脳外傷後のうつ状態
 =リハビリテーション患者と「うつ」(2)

 どのような悩みでも、その心理的対処をうまくしないと「うつ病」になるおそれがある。身体の病気になっても、それを心理的に苦にしすぎるとうつ病を併発する。それに気がつかないでいると自殺される。自分の問題がつらいもので、コントロール不能である、解決できないということが予測されて、否定的な思考を繰り返すと、うつ病になる。

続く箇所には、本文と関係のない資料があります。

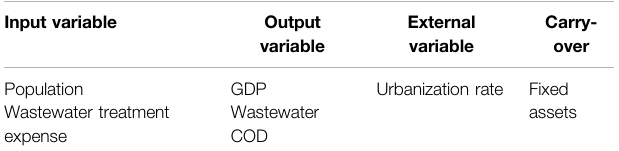
TABLE 1 | Input and output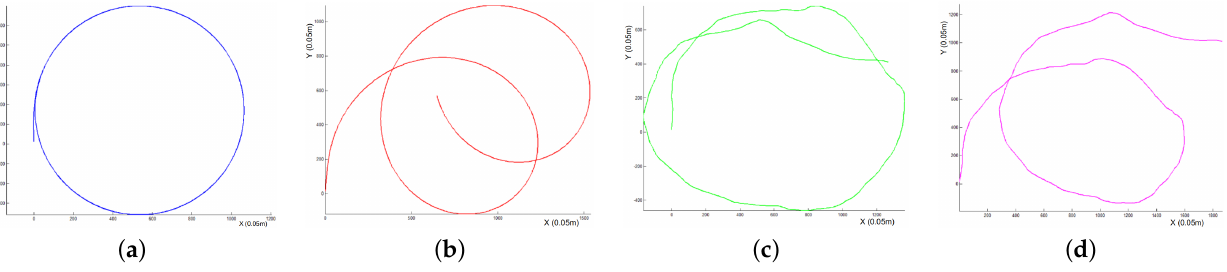
Figure 3. USV turning experiments. ( a ) Turning experiment of a USV without environmental disturbances. ( b ) Turning experiment of a USV with current disturbances. ( c ) Turning experiment of a USV with wind disturbances. ( d ) Turning experiment of a USV with current and wind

 「リハビリテーション患者とうつ」を特集した雑誌があるので、そこから簡単に事情を要約している。今回は、「脳外傷後のうつ状態」である。  リハビリテーション専門病院で治療を必要とする外傷性脳損傷(脳外傷)の患者に、うつ状態が出現することがある。当雑誌に、その割合を報告した事例が、紹介されている。以下、雑誌の論文による(注1)  脳外傷後の、うつ状態として、「記憶・注意・集中力の低下、人格変化、情緒や行動の障害などを呈している。なかでも、不安、抑うつ、脱抑制、易興奮性、病識欠如などの情緒や行動の障害は、リハを進めていくうえで大きな問題となる。」(注2)

 そのような「うつ状態」は、脳外傷による神経伝達物資の代謝異常、神経内分泌系の変調、病巣との関連、社会的要因などいくつかの原因が報告されている。
 論文の著者の病院では、リハビリテーション患者のうつ状態に対して、環境調整や薬物療法(SSRIなど)を行っている。
 「自己洞察瞑想療法」も、注意力の向上、感情処理法の効果があり、うつ病に効果があるので、リハビリテーションの場でも、試験的に適用してみることをすすめたい。